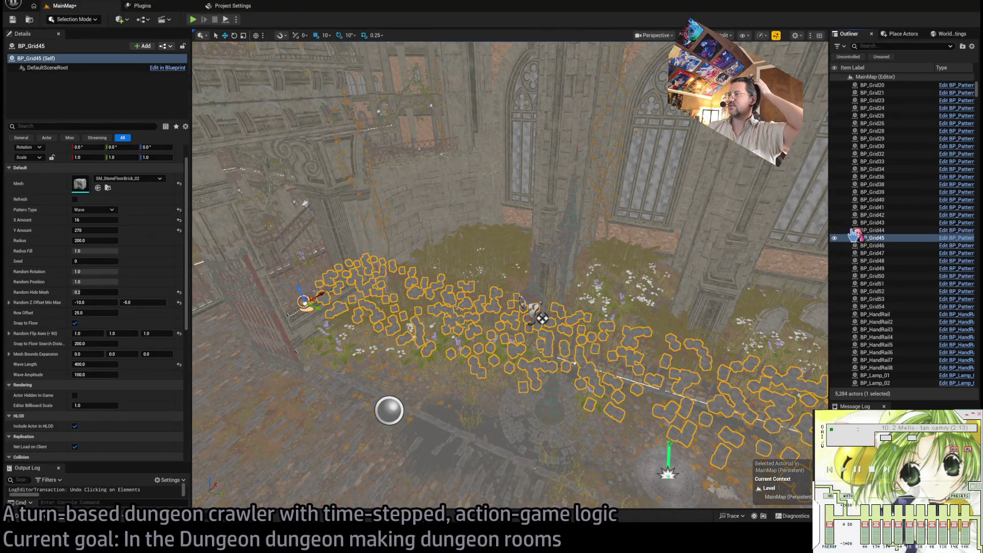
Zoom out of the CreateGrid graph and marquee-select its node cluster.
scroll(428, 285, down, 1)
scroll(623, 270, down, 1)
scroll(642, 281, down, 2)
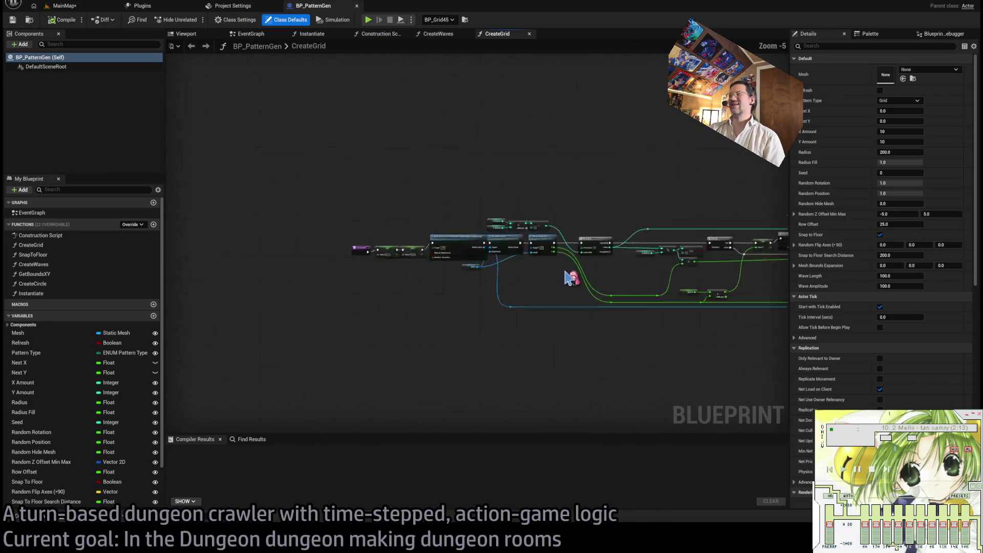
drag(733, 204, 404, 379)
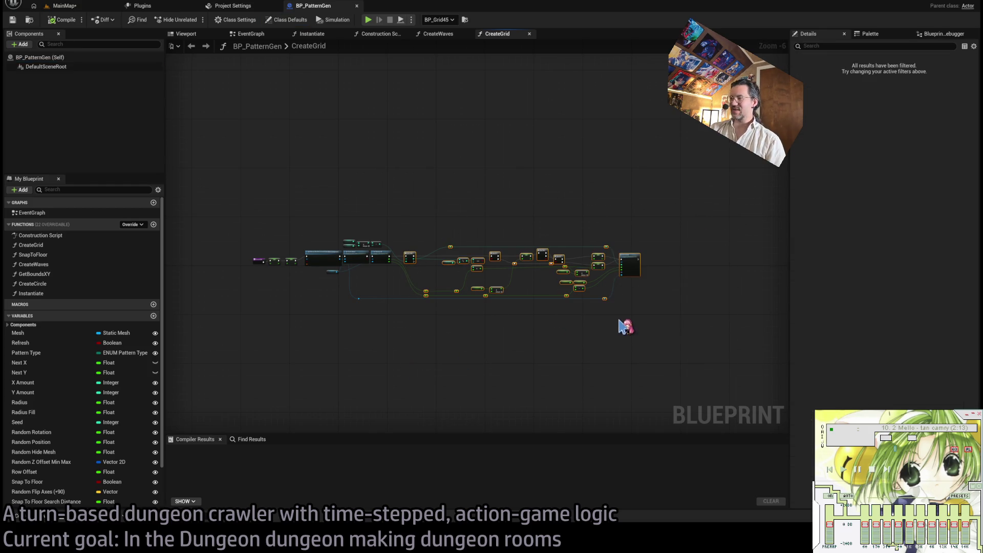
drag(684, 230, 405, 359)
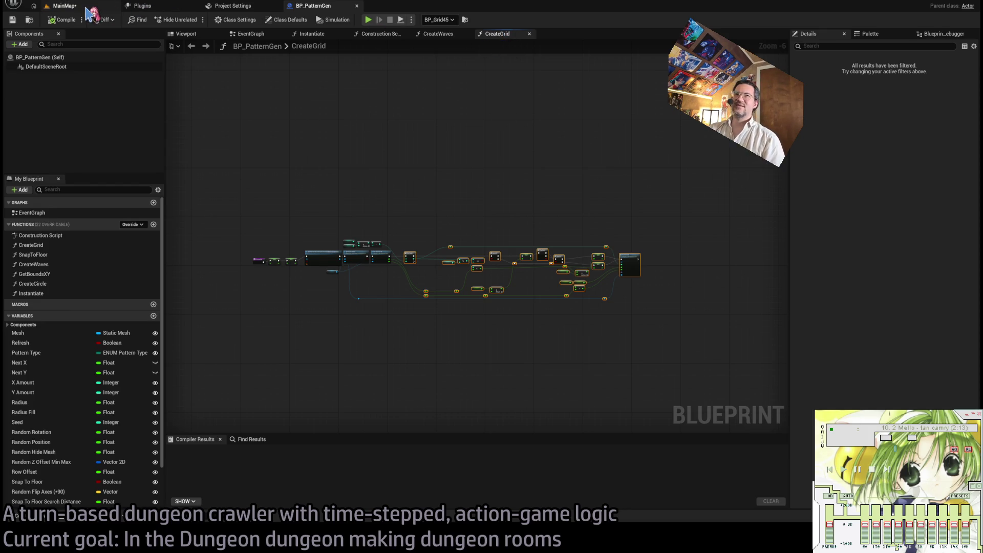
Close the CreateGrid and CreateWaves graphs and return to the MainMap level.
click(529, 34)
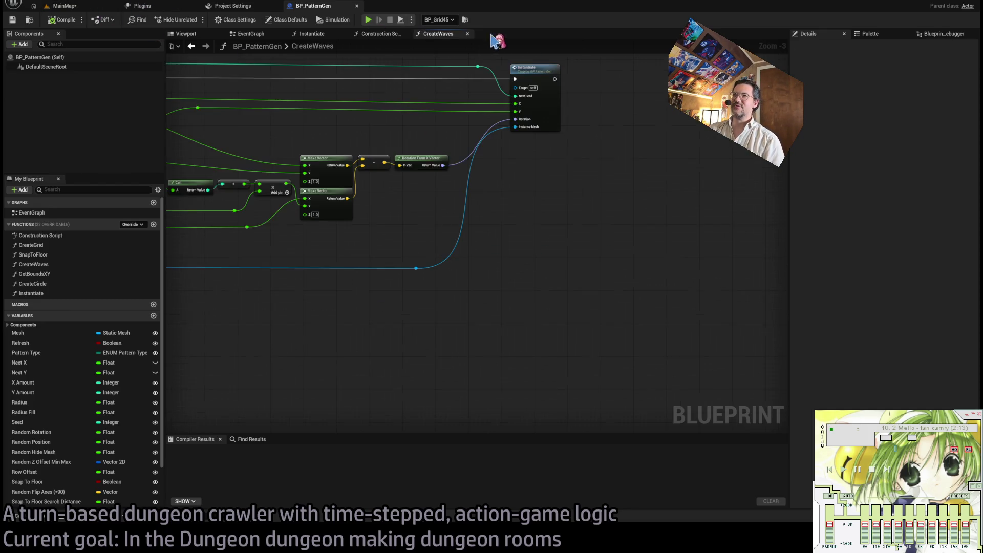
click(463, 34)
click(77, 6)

- **Task goal**
Only one thing is required: an exact printout of the lines from the line containing "drag(684, 230, 405, 359)" through the last line of the records, pictures excluded.

- **Response to the task**
drag(684, 230, 405, 359)
Close the CreateGrid and CreateWaves graphs and return to the MainMap level.
click(529, 34)
click(463, 34)
click(77, 6)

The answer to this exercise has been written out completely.